- What to work on -
1. Say whether each statement agrees with the transplant rejection text: answer yes or no, and quote the words of the text that decide it.
(a) Hostile T cells sometimes stayed around for months after anti-rejection treatment.
(b) The team found thousands of clonotypes that attacked the transplanted organ.
(c) The cellular signatures during rejection were the same no matter which maintenance drug was used.
2. Using the transplant rejection text, answer each short question.
(a) What does Woodle call CD8_EXP cells?
(b) What made the clonotypes differ from one another?
(c) What might several rejection events once thought separate actually be?

Woodle describes CD8_EXP cells as the "tip of the spear" in rejection.

The work revealed three key findings:

First, even when an acute rejection event was stopped, the research revealed that treatments often are not thorough enough to eliminate all the T cells that had cloned themselves to attack the transplant. In some cases, hostile T cells persisted for months after anti-rejection treatment.

This suggests that multiple rejection events, previously believed to be entirely separate, may actually be one, longer, smoldering rejection event. Addressing lurking cloned T cells that eluded initial treatment will likely require improved testing techniques and adopting more consistent practice standards.

Second, the team found roughly 20 "clonotypes" of CD8_EXP T cells—from a potential of thousands—that reproduced themselves to mount attacks against a transplanted organ. The types differed according to the receptors the T cells carried. The relatively low number of clonotypes excited the researchers because it will make it easier to search for potential new treatments to stop transplant rejection.

By studying these rare, but efficient cells, the team found distinct cellular signatures occurring during a rejection event that varied depending upon which maintenance immune-suppression drug was used. The different genes involved raise the possibility of using other medications not typically associated with treating organ rejection as new weapons for specific situations.

- Data -
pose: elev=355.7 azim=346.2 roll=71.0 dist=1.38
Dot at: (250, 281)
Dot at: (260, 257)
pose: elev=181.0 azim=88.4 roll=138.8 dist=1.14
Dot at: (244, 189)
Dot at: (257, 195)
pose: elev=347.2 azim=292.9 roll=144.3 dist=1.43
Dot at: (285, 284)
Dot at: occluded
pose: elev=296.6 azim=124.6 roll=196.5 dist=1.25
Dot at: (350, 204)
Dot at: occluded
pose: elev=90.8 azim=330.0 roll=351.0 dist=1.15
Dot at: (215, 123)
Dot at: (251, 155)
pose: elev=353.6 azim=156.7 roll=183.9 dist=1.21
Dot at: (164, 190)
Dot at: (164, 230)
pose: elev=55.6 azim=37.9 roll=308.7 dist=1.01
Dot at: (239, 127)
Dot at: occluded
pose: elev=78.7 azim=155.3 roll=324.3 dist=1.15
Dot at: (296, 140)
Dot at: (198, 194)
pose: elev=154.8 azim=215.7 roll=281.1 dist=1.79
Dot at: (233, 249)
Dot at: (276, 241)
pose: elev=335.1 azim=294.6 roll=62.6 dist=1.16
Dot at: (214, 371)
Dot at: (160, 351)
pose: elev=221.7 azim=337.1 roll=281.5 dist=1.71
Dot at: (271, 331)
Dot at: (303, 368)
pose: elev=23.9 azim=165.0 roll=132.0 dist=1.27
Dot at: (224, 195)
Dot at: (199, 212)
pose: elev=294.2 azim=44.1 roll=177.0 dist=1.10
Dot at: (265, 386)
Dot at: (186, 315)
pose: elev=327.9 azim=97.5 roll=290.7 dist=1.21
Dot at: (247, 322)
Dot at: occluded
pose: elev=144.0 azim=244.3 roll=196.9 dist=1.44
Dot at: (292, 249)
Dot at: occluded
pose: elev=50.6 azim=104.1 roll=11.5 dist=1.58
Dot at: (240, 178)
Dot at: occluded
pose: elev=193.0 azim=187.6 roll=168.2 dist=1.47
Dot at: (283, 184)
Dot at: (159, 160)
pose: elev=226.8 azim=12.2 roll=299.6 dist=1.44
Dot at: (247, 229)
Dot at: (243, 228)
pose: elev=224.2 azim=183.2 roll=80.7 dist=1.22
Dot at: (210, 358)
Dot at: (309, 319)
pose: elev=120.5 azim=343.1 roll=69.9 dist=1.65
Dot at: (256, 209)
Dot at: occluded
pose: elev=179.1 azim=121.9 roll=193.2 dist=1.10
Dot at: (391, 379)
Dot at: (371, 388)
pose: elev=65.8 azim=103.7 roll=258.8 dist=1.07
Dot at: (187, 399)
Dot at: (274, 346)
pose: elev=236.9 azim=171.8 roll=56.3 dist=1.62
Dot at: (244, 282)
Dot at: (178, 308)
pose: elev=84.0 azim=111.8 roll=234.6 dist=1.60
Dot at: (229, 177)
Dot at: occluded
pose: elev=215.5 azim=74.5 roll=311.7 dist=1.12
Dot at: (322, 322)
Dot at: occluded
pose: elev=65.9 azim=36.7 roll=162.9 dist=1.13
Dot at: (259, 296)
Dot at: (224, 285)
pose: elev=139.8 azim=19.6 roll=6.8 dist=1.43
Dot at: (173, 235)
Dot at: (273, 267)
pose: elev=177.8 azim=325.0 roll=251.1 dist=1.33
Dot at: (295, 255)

- Solved problems -
1.
(a) Yes: "In some cases, hostile T cells persisted for months after anti-rejection treatment."
(b) No: "the team found roughly 20 "clonotypes" of CD8_EXP T cells—from a potential of thousands"
(c) No: "varied depending upon which maintenance immune-suppression drug was used"

2.
(a) The "tip of the spear" in rejection.
(b) The receptors the T cells carried.
(c) One longer, smoldering rejection event.